Selbst wenn Zwillinge herausgefunden haben, dass sie keine Einheit bilden, bleibt die Beziehung eng. "Zwillinge erleben viel gemeinsam. Sie wissen besser als irgendwer sonst, wie sie sich gegenseitig unterstützen, trösten, Mut machen", sagt Hester van Wingerden, die Zwillinge in ihrer persönlichen Entwicklung begleitet. Diese wichtige Rolle im Leben des anderen führt manchmal dazu, dass unbewusst angenommen wird, der eine Zwilling dürfe nicht glücklich sein, wenn es der andere nicht ist.
"Diese Loyalität ist erstickend", sagt Boer. "Um ihr zu entkommen, wenden sich Zwillinge in der Pubertät oft voneinander ab." Schwierig wird’s, wenn das Bedürfnis nach Abstand nicht synchron auftritt. Wenn einer der beiden zum Beispiel einen Partner findet und der andere nicht. "Das kann sehr schmerzhaft und einsam für die zurückgelassene Person sein", sagt Boer. Rückblickend kann das aber gerade die Zeit sein, die Zwillinge als den Beginn ihrer Ablösung bezeichnen.
Noch ein Mechanismus macht es besonders eineiigen Zwillingen schwer, herauszufinden, wer sie als Individuen sind: "Wenn es um Qualitäten wie die eigene Gelenkigkeit, das Gefühl für Humor oder Musikalität geht, kann man herausfinden, wo man steht, wenn man sich mit Gleichaltrigen vergleicht", so Boer. Aber während Nicht-Zwillinge mit Klassenkameraden oder Freunden konkurrieren, vergleichen sich Zwillinge normalerweise miteinander. Angenommen, Sara ist gut im Sport, aber ihre Zwillingsschwester Mara noch ein bisschen besser, dann wird Mara schnell zur "Sportlichen" und Sara zur "Unsportlichen". Boer: "Besonders bei eineiigen Zwillingen, die genetisch identisch sind und deren Kapazitäten nah beieinanderliegen, werden die Unterschiede so stark vergrößert. Das wird den wahren Fähigkeiten beider nicht gerecht. Sara würde – von anderen und auch sich selbst – als ziemlich sportlich wahrgenommen werden, wenn sie nicht eine noch sportlichere Schwester hätte."

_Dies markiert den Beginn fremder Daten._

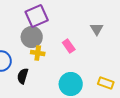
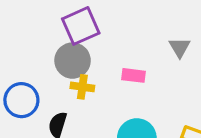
pink rectangle: (69, 46) -> (134, 75), turned -48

Diesem Spiegel können Zwillinge nie entkommen. Nicht-Zwillinge können sich verglichen mit Nachbarskindern als "mutig" zeigen und in der Klasse als Spaßvogel. Das ermöglicht ihnen, mehrere Aspekte ihrer Identität zu entdecken. Diese Option ist begrenzt, wenn der Maßstab, der einen definiert, stets in der Nähe ist. Es gibt sogar Zwillinge, die anhand ihrer "Stempel" eine Art Arbeitsteilung vornehmen. Der Durchsetzungsfähige ergreift stets die Initiative, während der "Intelligente" die Aufsätze schreibt. So werden die Etikettierungen zu sich selbst erfüllenden Prophezeiungen. "Bei der Entwicklung ihrer Identität stehen eineiige Zwillinge vor der Herausforderung, zu erkennen, welche Label sie sich unbewusst selbst gegeben haben", sagt Hester van Wingerden. "Und das beginnt schon, wenn sie erkennen, dass sie nicht nur der Schüchterne sind, sondern auch Durchsetzungsvermögen besitzen, sie also diese verschiedenen Rollen in sich tragen und auch entwickeln können."